Tip 6: Insist on paying in pounds, not percentages
Another filter that Paul Lewis recommends you apply when choosing an adviser is to pick one who charges you in pounds. “Many advisers,” he writes, “will want to charge you a percentage of your money. Charging a percentage is like taxing your wealth. Drip, drip, every year some of your wealth becomes theirs.” The answer, he says, is to pay a specific, fixed amount, whether it’s for a one-off service or for ongoing help and advice.
Tip 7: Consult online directories — but exercise caution
There are several online directories designed for those who want help finding a financial adviser.

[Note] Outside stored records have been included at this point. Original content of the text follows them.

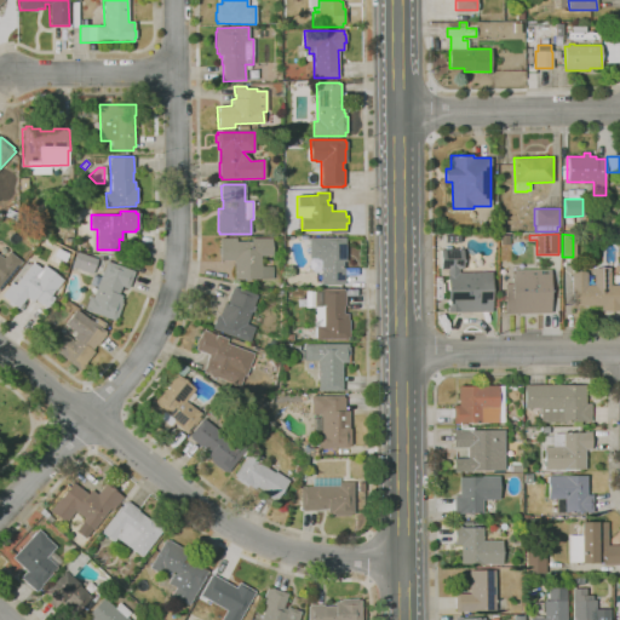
[(250,281),(244,281),(244,280),(234,280),(234,260),(220,260),(220,259),(217,259),(218,248),(219,248),(219,237),(236,237),(236,241),(251,241),(251,237),(271,237),(271,256),(260,256),(260,267),(273,267),(273,279),(250,279),(250,281)]
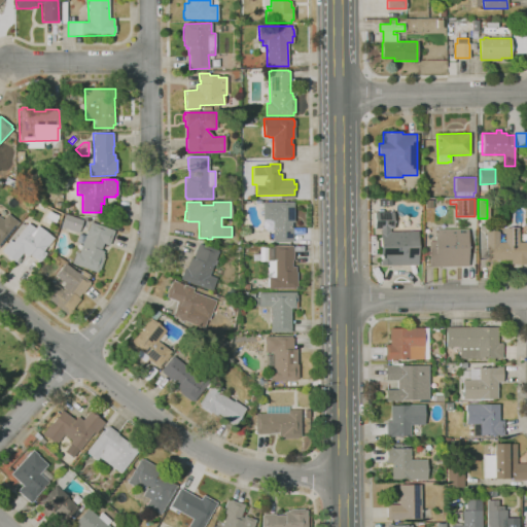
[(273,242),(273,220),(269,220),(269,219),(262,219),(262,202),(293,202),(294,222),(291,222),(291,227),(293,227),(293,242),(273,242)]
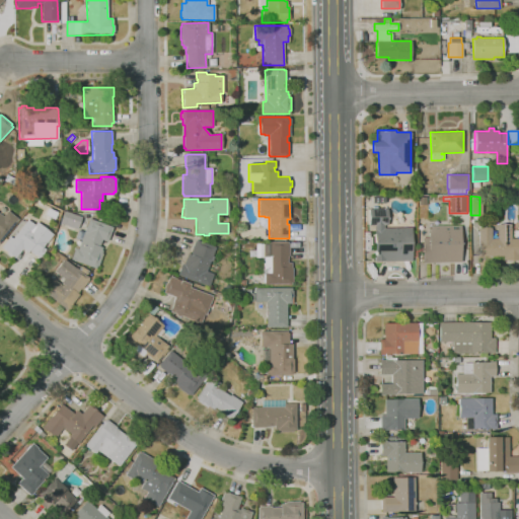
[(54,219),(45,215),(48,208),(57,213),(54,219)]
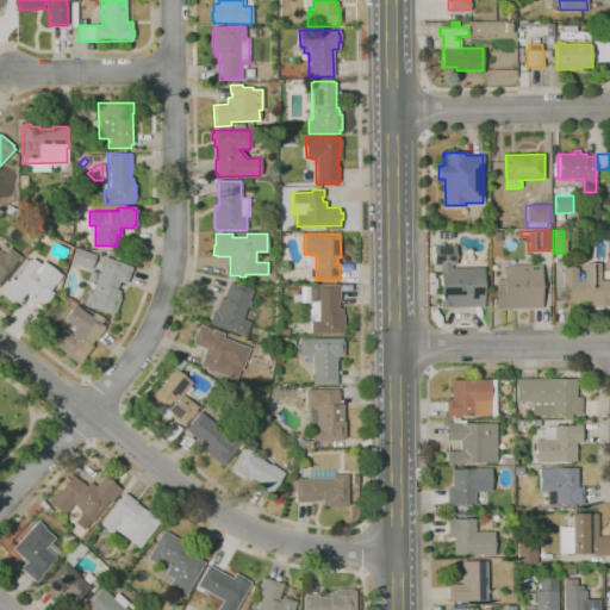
[(441,307),(440,265),(434,265),(434,246),(455,246),(456,265),(450,265),(452,268),(483,267),(484,306),(441,307)]
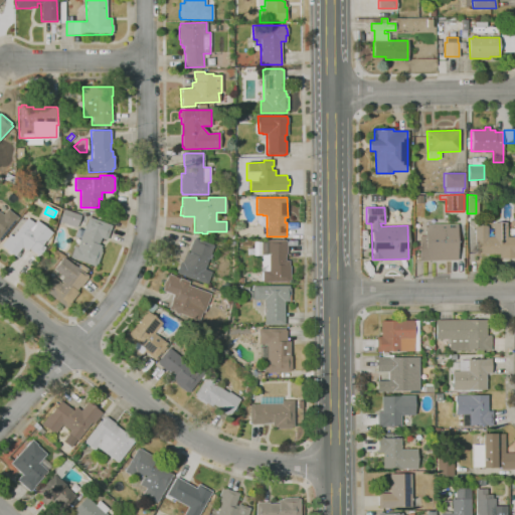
[(0,239),(0,211),(3,214),(7,209),(18,217),(0,239)]
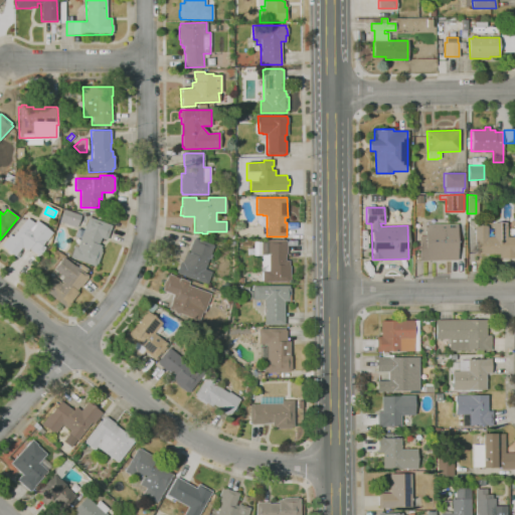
[(76,228),(59,222),(64,209),(80,215),(76,228)]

Some directories are better than others. Advisers may pay to be listed, and, in the past, they could pay for higher positions. That should not happen now, but it’s something you should be aware of. There are three directories which Lewis recommends using to draw up a shortlist. The first is AdviserBook, which he suggests as your starting-point; the second is Unbiased, the oldest directory, which lists more than 18,000 advisers; and the third is a newer database called VouchedFor.
Tip 8: Disregard firms without a good website
Once you have a shortlist, Paul Lewis recommends that you carefully check each firm’s online presence, and discount any firm that either doesn’t have a website or whose site doesn’t provide the information you need. “Ignore the slick sales patter, which usually reads as though it is generated by a PR machine,” he writes. “The key question is: does it tell you what they charge?” If a site doesn’t give specific figures, “your first question when you meet them should be about charges and costs. If the answer is anything but clear, that is a warning flag.”
Filter, filter, filter
In summary, finding a suitable adviser you can really trust is a minefield. Even if you follow all eight of these rules when choosing an adviser, there is no guarantee that you’ll be entirely happy with the choice you make.
The key, says Paul Lewis, is to apply appropriate filters. Are they regulated by the FCA? Are they truly independent? Are they chartered or certified financial planners? Are they totally transparent about how much you’ll have to pay? And do they charge fixed fees, in pounds, rather than percentages?
Choose a firm that ticks all of those boxes and you should be all right.
Money Box by Paul Lewis is published by Penguin Books.